Visible Light-Catalyzed Decarboxylative Alkynylation of Arenediazonium Salts with Alkynyl Carboxylic Acids: Direct Access to Aryl Alkynes by Organic Photoredox Catalysis

10.1002/adsc.201900603

The research presents a method for synthesizing aryl alkynes through a photocatalytic decarboxylative alkynylation process. The study utilizes readily available aromatic diazonium salts as aryl radical sources and alkynyl carboxylic acids as coupling partners. The key chemicals involved include eosin Y as the photocatalyst, which plays a crucial role in the single electron transfer (SET) process to generate aryl radicals from the diazonium salts. The reaction is facilitated by the presence of an additive, such as acetoxybenziodoxole (BI-OAc), which aids in the decarboxylation step.

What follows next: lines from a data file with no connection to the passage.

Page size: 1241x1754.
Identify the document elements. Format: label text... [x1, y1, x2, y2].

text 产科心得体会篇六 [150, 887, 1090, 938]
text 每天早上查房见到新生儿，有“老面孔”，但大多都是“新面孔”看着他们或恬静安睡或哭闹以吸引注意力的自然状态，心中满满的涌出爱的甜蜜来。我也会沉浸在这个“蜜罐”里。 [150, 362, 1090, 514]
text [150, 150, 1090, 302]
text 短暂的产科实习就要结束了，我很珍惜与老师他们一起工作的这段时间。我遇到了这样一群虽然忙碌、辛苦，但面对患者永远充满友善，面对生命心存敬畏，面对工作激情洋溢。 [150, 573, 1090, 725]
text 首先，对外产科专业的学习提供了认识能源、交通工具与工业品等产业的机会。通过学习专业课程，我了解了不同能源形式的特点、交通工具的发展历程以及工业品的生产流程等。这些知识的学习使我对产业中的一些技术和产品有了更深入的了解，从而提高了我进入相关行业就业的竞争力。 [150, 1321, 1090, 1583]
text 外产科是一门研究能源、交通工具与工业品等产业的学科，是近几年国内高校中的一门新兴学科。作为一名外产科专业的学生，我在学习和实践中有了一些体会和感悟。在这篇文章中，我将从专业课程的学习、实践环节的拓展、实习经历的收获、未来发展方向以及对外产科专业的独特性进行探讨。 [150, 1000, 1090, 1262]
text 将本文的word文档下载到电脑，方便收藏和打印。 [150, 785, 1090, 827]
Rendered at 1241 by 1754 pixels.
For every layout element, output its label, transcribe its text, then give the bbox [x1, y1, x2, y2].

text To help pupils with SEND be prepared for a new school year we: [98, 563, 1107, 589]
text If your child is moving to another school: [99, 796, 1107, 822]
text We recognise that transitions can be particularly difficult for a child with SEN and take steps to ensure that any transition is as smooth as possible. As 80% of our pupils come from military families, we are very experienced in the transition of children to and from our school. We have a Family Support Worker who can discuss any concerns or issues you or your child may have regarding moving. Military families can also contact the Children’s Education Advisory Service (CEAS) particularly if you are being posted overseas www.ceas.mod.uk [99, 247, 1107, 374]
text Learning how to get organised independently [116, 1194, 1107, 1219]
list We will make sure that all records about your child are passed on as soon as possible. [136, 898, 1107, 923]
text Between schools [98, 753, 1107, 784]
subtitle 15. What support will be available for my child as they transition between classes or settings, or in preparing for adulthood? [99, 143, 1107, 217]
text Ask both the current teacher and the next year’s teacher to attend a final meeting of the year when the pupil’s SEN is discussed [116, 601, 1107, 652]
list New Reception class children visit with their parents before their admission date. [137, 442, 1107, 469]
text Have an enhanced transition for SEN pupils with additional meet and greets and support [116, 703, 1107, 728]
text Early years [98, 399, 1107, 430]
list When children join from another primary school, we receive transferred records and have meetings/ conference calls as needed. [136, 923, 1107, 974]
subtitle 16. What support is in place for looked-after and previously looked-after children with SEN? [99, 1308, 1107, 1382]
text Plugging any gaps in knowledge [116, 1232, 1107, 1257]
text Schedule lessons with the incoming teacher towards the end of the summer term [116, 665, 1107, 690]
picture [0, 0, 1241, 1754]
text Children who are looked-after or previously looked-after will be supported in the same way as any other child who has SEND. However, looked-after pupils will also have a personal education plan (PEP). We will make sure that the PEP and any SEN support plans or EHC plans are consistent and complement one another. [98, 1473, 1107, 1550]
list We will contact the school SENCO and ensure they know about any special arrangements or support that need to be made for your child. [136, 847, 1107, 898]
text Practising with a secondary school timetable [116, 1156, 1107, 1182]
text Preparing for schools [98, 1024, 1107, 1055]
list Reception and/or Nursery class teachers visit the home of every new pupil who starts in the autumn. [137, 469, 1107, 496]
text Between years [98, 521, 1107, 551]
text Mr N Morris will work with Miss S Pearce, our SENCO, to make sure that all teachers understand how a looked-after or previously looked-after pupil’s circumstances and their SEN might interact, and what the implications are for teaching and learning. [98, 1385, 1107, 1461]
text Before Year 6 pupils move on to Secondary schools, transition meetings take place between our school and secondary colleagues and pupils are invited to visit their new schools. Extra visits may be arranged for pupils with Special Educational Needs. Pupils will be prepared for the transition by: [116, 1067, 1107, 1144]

The process is carried out under visible light irradiation, specifically using green LEDs, in a solvent like 1,2-dichloroethane (DCE) under nitrogen atmosphere. This method is notable for its mild, neutral, and transition metal-free reaction conditions, broad functional group tolerance, and the ability to produce a wide range of diversely functionalized aryl alkynes. The study highlights the efficiency and sustainability of the photocatalytic approach, as well as the potential for further functionalization of the synthesized compounds.